BMW zablokowało budowę. Kierowca się zdziwi

Właściciel samochodu BMW zapewne przeciera oczy ze zdumienia. Zostawił swoje auto na ulicy, a teraz musi je odebrać z placu budowy.



Jeszcze kilka dni temu był tam parking. Dziś na miejscu pracują koparki, nawierzchnia jest zerwana, a pośród morza piasku i materiałów budowlanych leży malutka wysepka z kostki brukowej. I właśnie na niej stoi zaparkowane granatowe BMW serii 3.

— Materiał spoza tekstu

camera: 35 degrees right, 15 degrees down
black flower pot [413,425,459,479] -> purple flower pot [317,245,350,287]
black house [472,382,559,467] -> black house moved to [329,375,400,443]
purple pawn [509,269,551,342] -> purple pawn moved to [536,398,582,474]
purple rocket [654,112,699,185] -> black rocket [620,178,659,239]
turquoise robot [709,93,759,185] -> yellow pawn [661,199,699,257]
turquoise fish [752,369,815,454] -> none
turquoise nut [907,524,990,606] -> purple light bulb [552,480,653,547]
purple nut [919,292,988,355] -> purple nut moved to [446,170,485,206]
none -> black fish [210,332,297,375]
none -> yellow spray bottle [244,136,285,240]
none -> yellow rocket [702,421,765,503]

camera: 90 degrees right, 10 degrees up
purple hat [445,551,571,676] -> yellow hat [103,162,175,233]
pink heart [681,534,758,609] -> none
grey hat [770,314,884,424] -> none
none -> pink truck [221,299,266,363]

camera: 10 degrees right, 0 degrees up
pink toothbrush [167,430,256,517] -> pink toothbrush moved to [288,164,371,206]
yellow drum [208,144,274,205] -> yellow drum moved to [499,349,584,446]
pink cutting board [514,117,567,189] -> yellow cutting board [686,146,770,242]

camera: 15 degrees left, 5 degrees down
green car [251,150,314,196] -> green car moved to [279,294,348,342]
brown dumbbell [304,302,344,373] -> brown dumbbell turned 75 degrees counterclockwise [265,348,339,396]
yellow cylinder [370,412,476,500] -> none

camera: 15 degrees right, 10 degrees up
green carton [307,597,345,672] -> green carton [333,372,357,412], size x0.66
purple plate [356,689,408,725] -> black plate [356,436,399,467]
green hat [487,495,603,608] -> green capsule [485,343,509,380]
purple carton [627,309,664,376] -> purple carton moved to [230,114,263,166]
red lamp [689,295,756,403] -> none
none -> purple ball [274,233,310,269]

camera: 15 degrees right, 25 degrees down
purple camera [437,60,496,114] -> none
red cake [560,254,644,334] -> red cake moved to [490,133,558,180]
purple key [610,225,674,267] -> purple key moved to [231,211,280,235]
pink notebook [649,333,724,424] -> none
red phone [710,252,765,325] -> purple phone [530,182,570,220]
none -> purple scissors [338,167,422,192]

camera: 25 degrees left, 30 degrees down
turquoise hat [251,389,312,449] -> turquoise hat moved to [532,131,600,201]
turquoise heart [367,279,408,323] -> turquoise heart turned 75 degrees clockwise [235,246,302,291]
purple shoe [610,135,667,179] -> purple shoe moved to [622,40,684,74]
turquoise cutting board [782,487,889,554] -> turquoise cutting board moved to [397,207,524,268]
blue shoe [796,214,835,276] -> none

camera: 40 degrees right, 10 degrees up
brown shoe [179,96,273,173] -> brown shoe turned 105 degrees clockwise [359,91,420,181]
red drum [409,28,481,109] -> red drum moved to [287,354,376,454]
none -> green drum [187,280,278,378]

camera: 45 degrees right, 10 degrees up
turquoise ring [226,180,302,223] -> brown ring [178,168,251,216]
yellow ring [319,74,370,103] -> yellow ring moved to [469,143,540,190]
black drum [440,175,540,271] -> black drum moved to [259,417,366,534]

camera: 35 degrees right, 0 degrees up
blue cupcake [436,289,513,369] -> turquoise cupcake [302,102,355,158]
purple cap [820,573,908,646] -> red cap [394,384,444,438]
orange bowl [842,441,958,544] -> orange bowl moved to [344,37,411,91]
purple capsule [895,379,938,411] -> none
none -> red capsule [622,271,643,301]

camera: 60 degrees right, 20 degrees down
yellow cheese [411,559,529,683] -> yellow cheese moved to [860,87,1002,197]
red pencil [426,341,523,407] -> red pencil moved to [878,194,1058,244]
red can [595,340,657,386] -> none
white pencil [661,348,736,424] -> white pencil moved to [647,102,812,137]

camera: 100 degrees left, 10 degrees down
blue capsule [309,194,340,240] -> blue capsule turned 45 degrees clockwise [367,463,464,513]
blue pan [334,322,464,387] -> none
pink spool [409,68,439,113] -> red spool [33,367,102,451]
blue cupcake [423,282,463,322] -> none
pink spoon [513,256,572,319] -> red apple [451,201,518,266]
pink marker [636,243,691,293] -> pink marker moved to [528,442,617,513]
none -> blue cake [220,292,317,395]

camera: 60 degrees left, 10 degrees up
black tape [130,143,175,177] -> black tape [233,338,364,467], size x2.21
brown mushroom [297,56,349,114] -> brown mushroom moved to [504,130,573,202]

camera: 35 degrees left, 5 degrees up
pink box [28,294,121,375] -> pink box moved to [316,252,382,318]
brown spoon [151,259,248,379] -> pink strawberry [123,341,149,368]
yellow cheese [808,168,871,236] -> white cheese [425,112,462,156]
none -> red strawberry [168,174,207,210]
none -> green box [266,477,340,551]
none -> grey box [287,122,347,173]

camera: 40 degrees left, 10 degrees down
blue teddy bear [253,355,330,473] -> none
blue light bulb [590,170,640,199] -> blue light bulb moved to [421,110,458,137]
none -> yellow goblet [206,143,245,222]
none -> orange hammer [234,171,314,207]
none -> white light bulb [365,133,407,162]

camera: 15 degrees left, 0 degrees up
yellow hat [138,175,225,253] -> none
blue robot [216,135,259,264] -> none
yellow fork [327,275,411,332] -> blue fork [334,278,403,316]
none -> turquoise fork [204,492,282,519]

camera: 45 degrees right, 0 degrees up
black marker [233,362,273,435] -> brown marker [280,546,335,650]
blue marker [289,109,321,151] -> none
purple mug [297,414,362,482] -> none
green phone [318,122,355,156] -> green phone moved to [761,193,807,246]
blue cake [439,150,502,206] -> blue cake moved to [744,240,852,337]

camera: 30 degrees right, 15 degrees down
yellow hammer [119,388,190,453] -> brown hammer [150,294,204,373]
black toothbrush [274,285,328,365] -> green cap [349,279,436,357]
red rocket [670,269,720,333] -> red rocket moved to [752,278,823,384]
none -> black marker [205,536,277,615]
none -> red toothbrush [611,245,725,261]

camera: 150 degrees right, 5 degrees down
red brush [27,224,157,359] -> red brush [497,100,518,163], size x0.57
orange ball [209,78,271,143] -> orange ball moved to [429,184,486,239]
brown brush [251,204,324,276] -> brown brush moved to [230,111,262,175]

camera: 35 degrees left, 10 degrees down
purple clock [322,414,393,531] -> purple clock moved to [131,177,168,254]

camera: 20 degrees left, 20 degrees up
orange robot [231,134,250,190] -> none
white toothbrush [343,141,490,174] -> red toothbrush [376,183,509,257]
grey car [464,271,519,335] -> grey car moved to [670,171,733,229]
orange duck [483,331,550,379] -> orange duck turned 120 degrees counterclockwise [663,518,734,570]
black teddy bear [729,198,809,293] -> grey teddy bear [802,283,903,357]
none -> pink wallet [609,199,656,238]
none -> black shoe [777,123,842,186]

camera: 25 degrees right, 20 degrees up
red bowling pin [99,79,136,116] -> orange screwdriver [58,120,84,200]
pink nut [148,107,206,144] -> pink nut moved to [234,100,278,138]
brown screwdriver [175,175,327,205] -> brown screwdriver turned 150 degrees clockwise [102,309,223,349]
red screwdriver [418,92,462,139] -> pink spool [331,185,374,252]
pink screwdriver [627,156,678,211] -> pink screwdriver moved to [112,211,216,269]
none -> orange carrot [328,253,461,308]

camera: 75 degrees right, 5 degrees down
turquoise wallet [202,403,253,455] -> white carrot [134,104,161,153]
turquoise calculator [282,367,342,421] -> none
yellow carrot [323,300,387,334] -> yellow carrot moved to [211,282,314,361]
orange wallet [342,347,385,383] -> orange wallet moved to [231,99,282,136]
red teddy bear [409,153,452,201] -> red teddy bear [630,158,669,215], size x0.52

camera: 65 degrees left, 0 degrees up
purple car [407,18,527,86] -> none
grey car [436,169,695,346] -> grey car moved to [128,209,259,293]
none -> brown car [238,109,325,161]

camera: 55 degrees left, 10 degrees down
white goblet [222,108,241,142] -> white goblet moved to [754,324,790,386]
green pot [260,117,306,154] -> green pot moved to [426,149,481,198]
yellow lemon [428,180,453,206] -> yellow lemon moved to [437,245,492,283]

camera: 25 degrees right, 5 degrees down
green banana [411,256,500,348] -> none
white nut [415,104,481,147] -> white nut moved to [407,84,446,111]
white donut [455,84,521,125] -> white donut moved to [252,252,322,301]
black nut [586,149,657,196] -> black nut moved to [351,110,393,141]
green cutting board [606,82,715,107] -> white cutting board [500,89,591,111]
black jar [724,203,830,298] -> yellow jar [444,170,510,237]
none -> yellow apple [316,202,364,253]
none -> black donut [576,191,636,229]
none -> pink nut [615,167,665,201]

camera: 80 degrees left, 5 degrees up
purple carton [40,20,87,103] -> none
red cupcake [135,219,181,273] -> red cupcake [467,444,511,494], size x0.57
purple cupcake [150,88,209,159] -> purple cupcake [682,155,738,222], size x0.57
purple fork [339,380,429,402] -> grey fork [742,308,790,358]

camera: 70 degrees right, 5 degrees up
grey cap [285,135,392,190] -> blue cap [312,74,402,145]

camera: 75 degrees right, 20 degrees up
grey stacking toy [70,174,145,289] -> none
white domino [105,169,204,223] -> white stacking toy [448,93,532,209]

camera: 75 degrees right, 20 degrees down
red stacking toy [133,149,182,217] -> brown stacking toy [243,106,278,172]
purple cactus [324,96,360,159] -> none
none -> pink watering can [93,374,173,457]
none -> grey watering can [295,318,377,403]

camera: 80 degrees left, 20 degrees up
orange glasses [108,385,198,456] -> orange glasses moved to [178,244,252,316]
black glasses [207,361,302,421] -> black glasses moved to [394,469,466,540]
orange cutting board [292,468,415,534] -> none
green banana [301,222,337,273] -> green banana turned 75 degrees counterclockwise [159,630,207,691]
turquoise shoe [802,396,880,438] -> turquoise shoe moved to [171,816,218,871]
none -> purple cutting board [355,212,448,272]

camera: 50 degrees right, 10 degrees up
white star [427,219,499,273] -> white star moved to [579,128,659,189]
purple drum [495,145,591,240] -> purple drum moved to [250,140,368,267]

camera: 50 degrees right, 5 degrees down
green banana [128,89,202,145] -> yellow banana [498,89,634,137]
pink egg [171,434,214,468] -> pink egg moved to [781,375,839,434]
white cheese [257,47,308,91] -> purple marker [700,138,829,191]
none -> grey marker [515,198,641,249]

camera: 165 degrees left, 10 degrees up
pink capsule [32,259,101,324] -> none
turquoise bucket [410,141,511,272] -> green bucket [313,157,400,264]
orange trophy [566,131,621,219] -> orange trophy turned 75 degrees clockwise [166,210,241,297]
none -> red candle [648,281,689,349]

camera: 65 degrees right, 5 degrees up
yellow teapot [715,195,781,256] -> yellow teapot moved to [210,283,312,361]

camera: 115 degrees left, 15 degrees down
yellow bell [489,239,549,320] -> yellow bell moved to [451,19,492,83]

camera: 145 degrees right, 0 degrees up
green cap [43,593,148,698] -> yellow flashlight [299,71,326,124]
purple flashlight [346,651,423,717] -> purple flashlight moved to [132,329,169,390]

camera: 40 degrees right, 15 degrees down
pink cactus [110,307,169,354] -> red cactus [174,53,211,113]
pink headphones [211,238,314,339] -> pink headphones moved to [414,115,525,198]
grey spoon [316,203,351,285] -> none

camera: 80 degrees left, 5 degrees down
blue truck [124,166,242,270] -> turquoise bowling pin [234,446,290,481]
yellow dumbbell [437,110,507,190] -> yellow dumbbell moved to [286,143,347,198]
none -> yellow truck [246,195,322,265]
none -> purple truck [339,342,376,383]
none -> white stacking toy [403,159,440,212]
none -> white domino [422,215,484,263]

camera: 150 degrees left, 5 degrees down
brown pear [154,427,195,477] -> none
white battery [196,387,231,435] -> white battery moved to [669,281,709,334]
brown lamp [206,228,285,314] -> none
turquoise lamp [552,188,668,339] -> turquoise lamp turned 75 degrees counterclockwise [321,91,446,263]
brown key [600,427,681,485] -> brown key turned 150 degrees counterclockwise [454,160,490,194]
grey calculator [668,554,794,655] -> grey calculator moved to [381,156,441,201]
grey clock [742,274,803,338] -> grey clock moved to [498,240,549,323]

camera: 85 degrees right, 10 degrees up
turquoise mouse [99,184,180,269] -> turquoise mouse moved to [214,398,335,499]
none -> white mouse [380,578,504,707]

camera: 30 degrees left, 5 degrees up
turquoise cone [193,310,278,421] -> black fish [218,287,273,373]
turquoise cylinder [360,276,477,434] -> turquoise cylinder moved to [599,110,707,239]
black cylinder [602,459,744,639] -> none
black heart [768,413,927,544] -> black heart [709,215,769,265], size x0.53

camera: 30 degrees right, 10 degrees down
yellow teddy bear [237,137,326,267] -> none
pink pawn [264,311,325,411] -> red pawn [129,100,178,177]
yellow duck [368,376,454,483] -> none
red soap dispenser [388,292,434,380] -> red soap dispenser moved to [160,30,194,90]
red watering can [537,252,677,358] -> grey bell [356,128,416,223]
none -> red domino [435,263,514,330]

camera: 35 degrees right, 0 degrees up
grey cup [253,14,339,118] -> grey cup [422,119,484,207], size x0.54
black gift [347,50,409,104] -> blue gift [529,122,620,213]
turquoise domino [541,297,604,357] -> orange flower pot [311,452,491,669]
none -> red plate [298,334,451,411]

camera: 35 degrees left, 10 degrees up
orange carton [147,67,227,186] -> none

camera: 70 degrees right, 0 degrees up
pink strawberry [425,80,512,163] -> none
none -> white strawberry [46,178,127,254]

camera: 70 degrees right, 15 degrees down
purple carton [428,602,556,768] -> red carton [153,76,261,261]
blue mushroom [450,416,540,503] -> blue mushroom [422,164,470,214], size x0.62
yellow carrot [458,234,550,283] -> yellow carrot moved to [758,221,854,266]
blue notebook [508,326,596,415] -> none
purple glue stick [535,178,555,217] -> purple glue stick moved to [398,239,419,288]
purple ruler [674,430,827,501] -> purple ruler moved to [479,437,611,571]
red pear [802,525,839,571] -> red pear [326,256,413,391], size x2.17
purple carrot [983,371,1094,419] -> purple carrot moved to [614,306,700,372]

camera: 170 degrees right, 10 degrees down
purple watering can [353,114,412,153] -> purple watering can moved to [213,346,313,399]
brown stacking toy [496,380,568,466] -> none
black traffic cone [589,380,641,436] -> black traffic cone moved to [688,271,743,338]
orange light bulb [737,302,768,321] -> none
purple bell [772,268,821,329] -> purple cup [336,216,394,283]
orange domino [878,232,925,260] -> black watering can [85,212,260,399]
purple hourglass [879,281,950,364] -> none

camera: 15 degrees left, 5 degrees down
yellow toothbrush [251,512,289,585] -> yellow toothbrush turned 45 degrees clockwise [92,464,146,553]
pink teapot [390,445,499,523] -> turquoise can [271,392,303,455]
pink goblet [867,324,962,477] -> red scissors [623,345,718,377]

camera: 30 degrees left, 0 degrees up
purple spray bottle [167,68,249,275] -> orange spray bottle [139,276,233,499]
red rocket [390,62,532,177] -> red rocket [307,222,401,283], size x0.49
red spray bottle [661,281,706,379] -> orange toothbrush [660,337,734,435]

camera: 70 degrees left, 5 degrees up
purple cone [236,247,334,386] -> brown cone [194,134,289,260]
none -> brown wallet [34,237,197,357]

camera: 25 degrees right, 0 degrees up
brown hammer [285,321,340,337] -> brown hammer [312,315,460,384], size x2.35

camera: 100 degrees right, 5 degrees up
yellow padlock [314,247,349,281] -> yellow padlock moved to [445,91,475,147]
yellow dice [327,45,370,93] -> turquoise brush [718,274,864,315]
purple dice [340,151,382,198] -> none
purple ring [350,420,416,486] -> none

Pomimo próśb ekipy remontowej o usunięcie zaparkowanych samochodów, jedno auto pozostało na parkingu, aż do dnia, na który zaplanowano rozpoczęcie robót. A że nikt nie lubi zmieniać planów, to prace rozpoczęły się zgodnie z wcześniejszym założeniem. Tym samym zaparkowany samochód stanął na środku placu budowy.



Choć rozwiązanie tego problemu mogłoby się wydawać proste, to sprawa wcale nie jest oczywista. Odholowanie pojazdu jest niemożliwe, ponieważ po rozpoczęciu prac teren przestał być drogą publiczną i stał się placem budowy. Zgodnie z prawem za wszystko, co znajduje się w miejscu prowadzenia robót odpowiada wykonawca.

Fakt, że przedmiot sporu do niego nie należy i utrudnia pracę nikogo szczególnie nie interesuje. Jedynym wyjściem z sytuacji byłoby usunięcie pojazdu przed rozpoczęciem budowy, ale na to jest już za późno.

Jak poinformowała rzeczniczka prasowa Straży Miejskiej w Szczecinie właściciel feralnego BMW został namierzony i zobowiązał się do usunięcia pojazdu w najbliższym możliwym terminie. Biorąc pod uwagę, że dookoła samochodu znajdują się tylko wykopy, wyjazd z nietypowego miejsca parkingowego może być nieco utrudniony. Zgodnie z zapewnieniami Straży Miejskiej, posiadacz BMW nie zostanie ukarany mandatem.